The Moroccan government has announced new measures aimed at addressing the challenges facing the olive oil sector in the country. This step comes amid a sharp decline in olive production, with output expected to reach only 950,000 tons in the current season, a decrease of 11% compared to the previous season and 40% compared to the usual annual average.
As part of these measures, the Ministry of Industry and Trade announced the suspension of customs duties and value-added tax on olive oil imports, within an annual quota set at 20,000 tons. This decision will be effective from January 1 to December 31, 2025, and includes both “virgin” and “extra virgin” olive oil types.
This initiative aims to ensure sufficient supplies for the local market and achieve a balance between supply and demand. The government also seeks through this step to support industries related to olive oil and mitigate the negative impact of price increases resulting from production shortages.
A joint ministerial committee has been formed, including representatives from the ministries of trade and agriculture, as well as the customs and indirect taxes administration, to manage the distribution of the customs quota.

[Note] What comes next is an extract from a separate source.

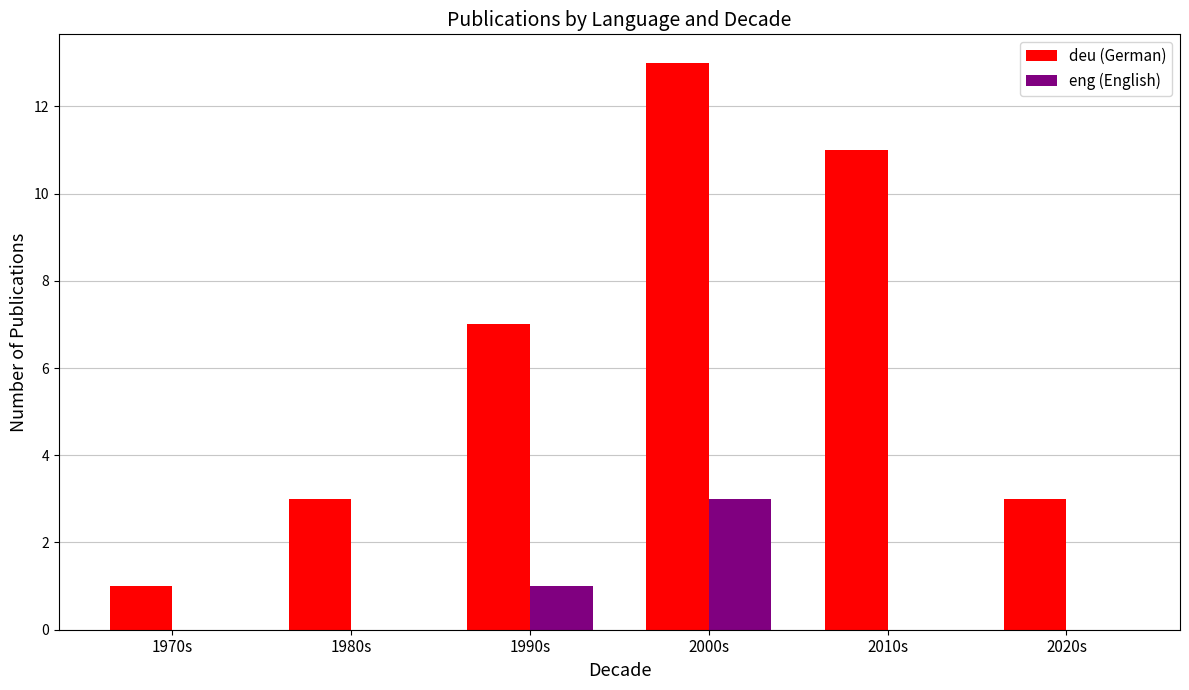

The value of eng (English) at 1980s is 2. True or false?

False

Those wishing to import must submit their applications to the Ministry of Industry and Trade before January 3, 2025.
It’s worth noting that Morocco is one of the most important olive oil producers in the region, ranking second in North Africa and the Middle East after Tunisia, and ninth globally. However, the sector has been severely affected by harsh weather conditions, especially the drought that has persisted for nearly six years.
These measures come as part of the Moroccan government’s efforts to support the agricultural sector and protect consumers from market fluctuations. This step is expected to help alleviate the burden on citizens, especially in light of the current economic conditions.